Verifying the bug on the main branch is a recommended step to ensure the issue persists. Additionally, review existing bug reports and pull requests to check if the bug has been previously identified or addressed.
Effective bug reports should:
Present a concise, self-contained Python code snippet that demonstrates the issue. Employ either:
GitHub Flavored Markdown for a well-formatted display:
```python >>> from watex.base import Data >>> d = Data(...) ... ```
Or reStructuredText for structured documentation:
.. code-block:: >>> from watex.base import Data >>> d = Data(...) ...
Detail the version information of watex and its dependencies, achievable through the library’s version display function:
>>> import watex as wx >>> wx.show_versions()
Provide a brief description of the bug and the expected behavior, aiding in a quicker and more accurate resolution.
Embarking on Scientific Python#
If you’re venturing into the scientific Python landscape for the first time, we’ve curated a list of essential resources to kickstart your journey. These materials are meticulously selected to enrich your understanding and utilization of watex.
Key Resources for Beginners:#
Python Scientific Lecture Notes: (Scipy Lectures): A cornerstone resource offering a foundational grasp of the Python scientific stack. A rudimentary knowledge of NumPy arrays is particularly advantageous for effective watex usage.
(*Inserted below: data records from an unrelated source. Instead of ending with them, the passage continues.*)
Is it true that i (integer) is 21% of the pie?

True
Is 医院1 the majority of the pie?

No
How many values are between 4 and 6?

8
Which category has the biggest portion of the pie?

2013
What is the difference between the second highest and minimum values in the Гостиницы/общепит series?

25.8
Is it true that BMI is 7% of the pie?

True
Python for Data Analysis: (View Book): Specializes in data manipulation techniques using Pandas, NumPy, and IPython, equipping you with the skills for data-centric projects.
Python Data Science Handbook: (Beginner’s Guide): An all-encompassing handbook ideal for newcomers to data science, covering essential tools and methods for analysis and machine learning.
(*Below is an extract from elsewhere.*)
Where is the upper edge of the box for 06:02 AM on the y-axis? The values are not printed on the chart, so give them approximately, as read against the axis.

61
Machine Learning and Its Applications: (Insights by Wlodarczak): Delve into the significance and practical applications of Machine Learning across various sectors, illustrating its pivotal role today.
For French-speaking Developers:#
Apprendre à programmer avec Python: (Guide by Gérard Swinnen): An exemplary guide for French speakers, offering a deep dive into Python programming and facilitating substantial progress in your Python learning journey.
These resources are designed to guide you through the expansive realm of scientific Python, from introductory programming concepts to advanced applications in machine learning. Engaging with these texts will enhance your Python capabilities, thereby augmenting your contributions to watex and the broader scientific discourse.